Key Thinker 5: Kate Millett:
  • An American radical feminist. She was first active in the National Organisation for Women but she quickly moved towards a more radical form of politics.
  • She sees the dominance of men in terms of both sexism – an entrenched belief in male superiority and heterosexualism – the idea that heterosexual relationships are superior to gay relationships.
  • Her main contention in Sexual Politics was that it is necessary for women to find sexual liberation first if they are to achieve liberation in general life. Heterosexual relationships are political in a patriarchal society because they involve men exercising power over women.
  • She also analysed women’s place in society. She thought that when one group oppresses another, the result is political in nature and the solution must be the liberation of the oppressed group.
  • Some of her ideas chime with ideas of socialist ideas with working-class women “the toil of working-class women is more readily accepted as “need”, if not always by the working class itself. It serves the purpose of making cheap labour in factory and low-grade service… It fails to threaten patriarchy financially or psychologically.”

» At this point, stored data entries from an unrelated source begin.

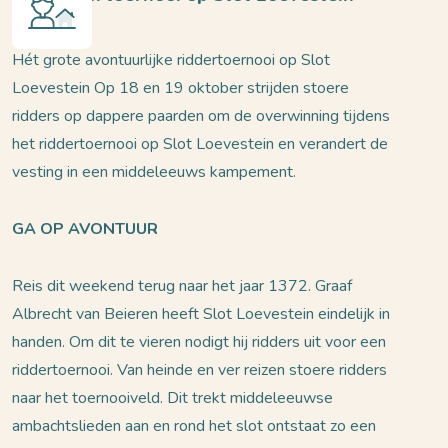
Hét grote avontuurlijke riddertoernooi op Slot
Loevestein Op 18 en 19 oktober strijden stoere
ridders op dappere paarden om de overwinning tijdens
het riddertoernooi op Slot Loevestein en verandert de
vesting in een middeleeuws kampement.
GA OP AVONTUUR
Reis dit weekend terug naar het jaar 1372. Graaf
Albrecht van Beieren heeft Slot Loevestein eindelijk in
handen. Om dit te vieren nodigt hij ridders uit voor een
riddertoernooi. Van heinde en ver reizen stoere ridders
naar het toernooiveld. Dit trekt middeleeuwse
ambachtslieden aan en rond het slot ontstaat zo een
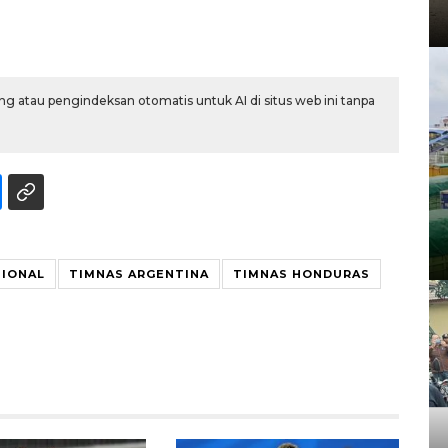
g atau pengindeksan otomatis untuk AI di situs web ini tanpa
SIONAL
TIMNAS ARGENTINA
TIMNAS HONDURAS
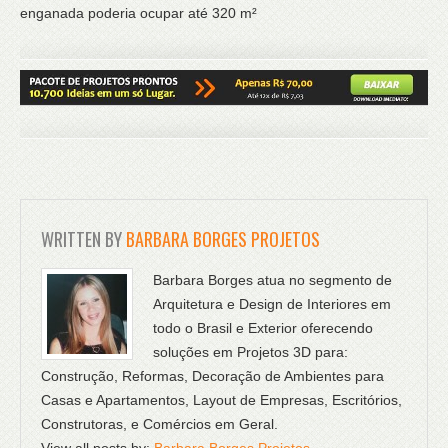
enganada poderia ocupar até 320 m²
WRITTEN BY
BARBARA BORGES PROJETOS
Barbara Borges atua no segmento de
Arquitetura e Design de Interiores em
todo o Brasil e Exterior oferecendo
soluções em Projetos 3D para:
Construção, Reformas, Decoração de Ambientes para
Casas e Apartamentos, Layout de Empresas, Escritórios,
Construtoras, e Comércios em Geral.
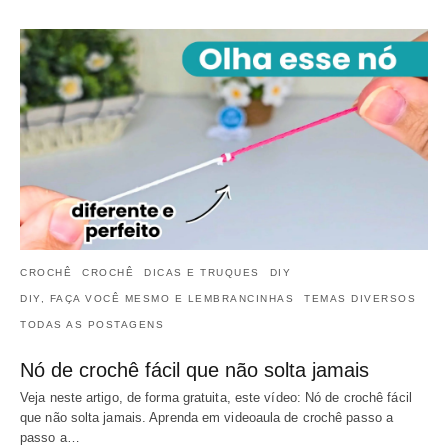
CROCHÊ
CROCHÊ
DICAS E TRUQUES
DIY
DIY, FAÇA VOCÊ MESMO E LEMBRANCINHAS
TEMAS DIVERSOS
TODAS AS POSTAGENS
Nó de crochê fácil que não solta jamais
Veja neste artigo, de forma gratuita, este vídeo: Nó de crochê fácil
que não solta jamais. Aprenda em videoaula de crochê passo a
passo a…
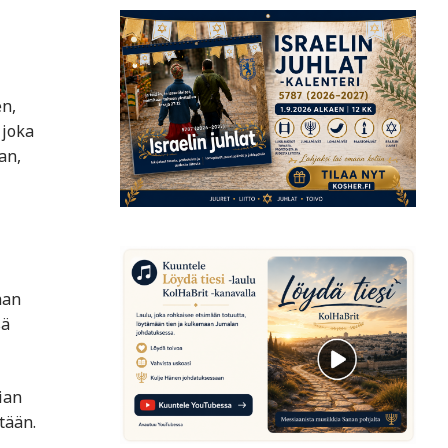
en,
 joka
an,
han
sä
ian
tään.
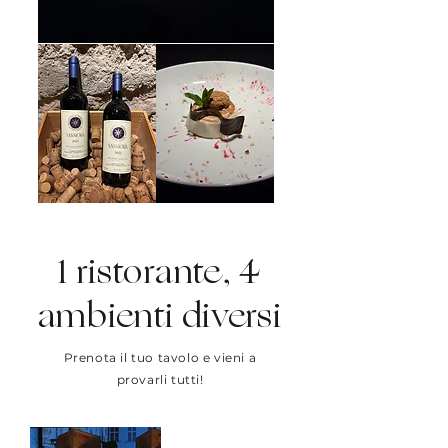
1 ristorante, 4
ambienti diversi
Prenota il tuo tavolo e vieni a
provarli tutti!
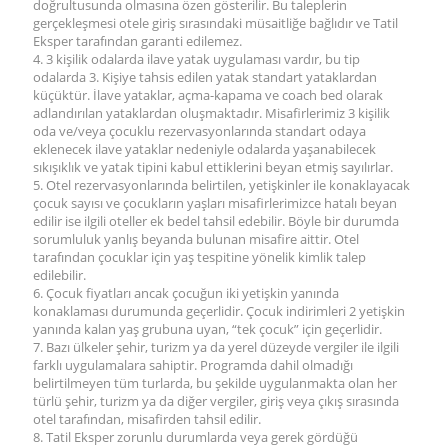
doğrultusunda olmasına özen gösterilir. Bu taleplerin
gerçekleşmesi otele giriş sırasındaki müsaitliğe bağlıdır ve Tatil
Eksper tarafından garanti edilemez.
4. 3 kişilik odalarda ilave yatak uygulaması vardır, bu tip
odalarda 3. Kişiye tahsis edilen yatak standart yataklardan
küçüktür. İlave yataklar, açma-kapama ve coach bed olarak
adlandırılan yataklardan oluşmaktadır. Misafirlerimiz 3 kişilik
oda ve/veya çocuklu rezervasyonlarında standart odaya
eklenecek ilave yataklar nedeniyle odalarda yaşanabilecek
sıkışıklık ve yatak tipini kabul ettiklerini beyan etmiş sayılırlar.
5. Otel rezervasyonlarında belirtilen, yetişkinler ile konaklayacak
çocuk sayısı ve çocukların yaşları misafirlerimizce hatalı beyan
edilir ise ilgili oteller ek bedel tahsil edebilir. Böyle bir durumda
sorumluluk yanlış beyanda bulunan misafire aittir. Otel
tarafından çocuklar için yaş tespitine yönelik kimlik talep
edilebilir.
6. Çocuk fiyatları ancak çocuğun iki yetişkin yanında
konaklaması durumunda geçerlidir. Çocuk indirimleri 2 yetişkin
yanında kalan yaş grubuna uyan, “tek çocuk” için geçerlidir.
7. Bazı ülkeler şehir, turizm ya da yerel düzeyde vergiler ile ilgili
farklı uygulamalara sahiptir. Programda dahil olmadığı
belirtilmeyen tüm turlarda, bu şekilde uygulanmakta olan her
türlü şehir, turizm ya da diğer vergiler, giriş veya çıkış sırasında
otel tarafından, misafirden tahsil edilir.
8. Tatil Eksper zorunlu durumlarda veya gerek gördüğü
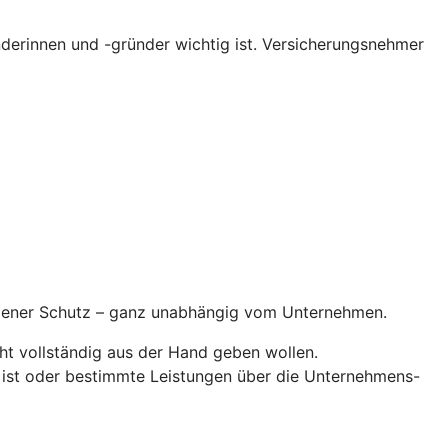
erinnen und -gründer wichtig ist. Versicherungsnehmer
ndener Schutz – ganz unabhängig vom Unternehmen.
ht vollständig aus der Hand geben wollen.
 ist oder bestimmte Leistungen über die Unternehmens-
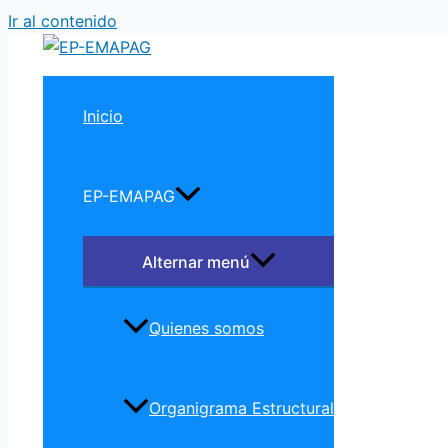
Ir al contenido
Inicio
EP-EMAPAG
Alternar menú
Quienes somos
Organigrama Estructural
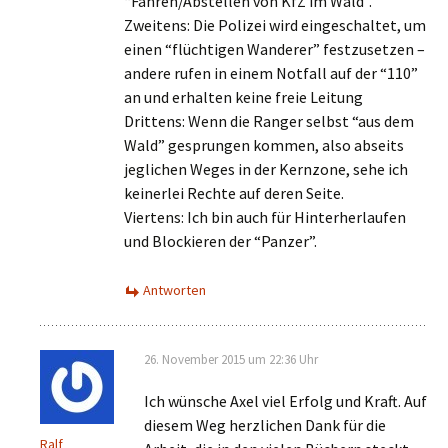
“Fahren/Abstellen von KfZ im Wald”.
Zweitens: Die Polizei wird eingeschaltet, um
einen “flüchtigen Wanderer” festzusetzen –
andere rufen in einem Notfall auf der “110”
an und erhalten keine freie Leitung
Drittens: Wenn die Ranger selbst “aus dem
Wald” gesprungen kommen, also abseits
jeglichen Weges in der Kernzone, sehe ich
keinerlei Rechte auf deren Seite.
Viertens: Ich bin auch für Hinterherlaufen
und Blockieren der “Panzer”.
Antworten
26. November 2015 um 22:36 Uhr
Ich wünsche Axel viel Erfolg und Kraft. Auf
diesem Weg herzlichen Dank für die
Ralf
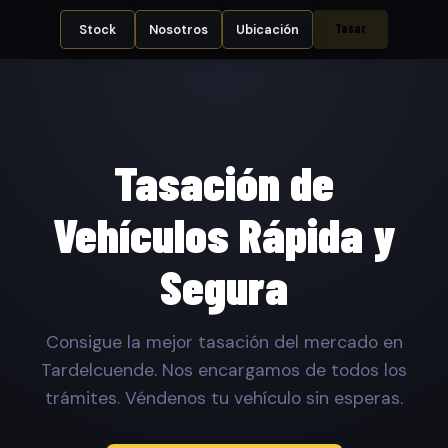
Tasar
Stock
Nosotros
Ubicación
Tasación de
Vehículos Rápida y
Segura
Consigue la mejor tasación del mercado en
Tardelcuende. Nos encargamos de todos los
trámites. Véndenos tu vehículo sin esperas.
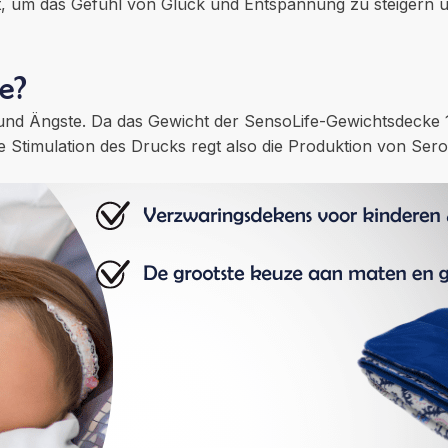
t, um das Gefühl von Glück und Entspannung zu steigern 
e?
nd Ängste. Da das Gewicht der SensoLife-Gewichtsdecke 1
e Stimulation des Drucks regt also die Produktion von Ser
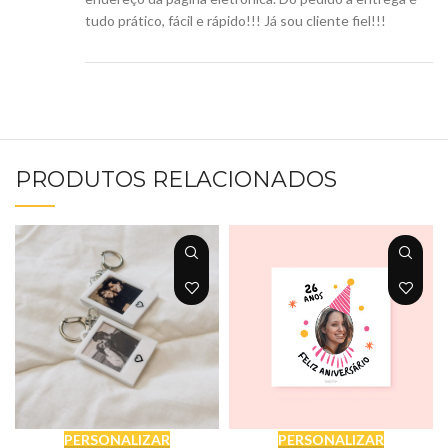
tudo prático, fácil e rápido!!! Já sou cliente fiel!!!
PRODUTOS RELACIONADOS
PERSONALIZAR
PERSONALIZAR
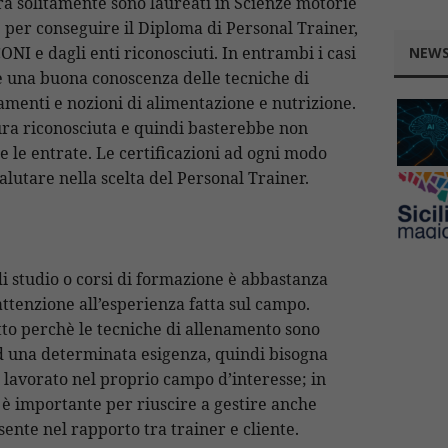
ra solitamente sono laureati in Scienze motorie
 per conseguire il Diploma di Personal Trainer,
ONI e dagli enti riconosciuti. In entrambi i casi
NEWS
re una buona conoscenza delle tecniche di
namenti e nozioni di alimentazione e nutrizione.
gura riconosciuta e quindi basterebbe non
e le entrate. Le certificazioni ad ogni modo
lutare nella scelta del Personal Trainer.
 di studio o corsi di formazione è abbastanza
 attenzione all’esperienza fatta sul campo.
tto perchè le tecniche di allenamento sono
d una determinata esigenza, quindi bisogna
 lavorato nel proprio campo d’interesse; in
 è importante per riuscire a gestire anche
nte nel rapporto tra trainer e cliente.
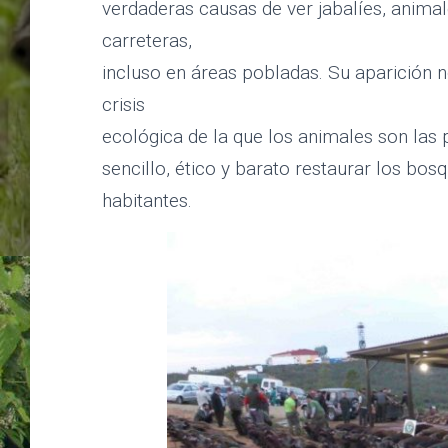
verdaderas causas de ver jabalíes, anima
carreteras,
incluso en áreas pobladas. Su aparición n
crisis
ecológica de la que los animales son las 
sencillo, ético y barato restaurar los bo
habitantes.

  • She also implied in the above quotations that Millett criticised parts of the feminist movement for being concerned largely with problems relating to middle-class women.
Summary Of Key Thinkers:

Human Nature:
The State:
Society:
The Economy:
Simone De Beauvoir:
Gender differences are created by men in society. They are not natural
The state reinforces a culture that prevents women from expressing their true freedom and identity
De Beauvoir’s existentialism dominated her feminism. Social constraints prevent individuals, not just women from attaining self-realisation and true freedom
Men’s domination of economic life restricts the life choices open to women
bell hooks:
Women, in common with men, have multiple identities and therefore experience multiple forms of oppression
The state is dominated by white males and therefore reflects and reinforces their dominant position in society
Society is full of complex relationships between different minorities. To resolve social conflict, love between different minority cultures must be established
Women living in poverty have problems that middle-class women do not face. The liberation of the poor is an economic as well as a social issue
Sheila Rowbotham:
Women’s consciousness of the world is created by men
The state is the servant of capitalism
The nature of society is economically determined. Society reflects the dominant position of both capitalists and men in general
Rowbotham has a Marxist perspective. Women are a low-paid reverse army of labour
Charlotte Perkins Gilman:
The biological differences between men and women are irrelevant. Women can compete equally with men.
Gilman had no especially distinctive views on the state.
Society has always assigned inferior roles to women. In modern society, this no longer has any justification
The domestic servitude of women allowed men to dominate the outside economic world.
Kate Millett:
Women are all capable of freeing themselves from male oppression by engaging in lesbian relationships
The state is merely the agent of patriarchy. It is part of the problem but not the solution
Modern society is completely characterised by patriarchy, which is all pervasive and infests both the private and public sphere.
Millett is a quasi-socialist but this is not fundamental to her feminism.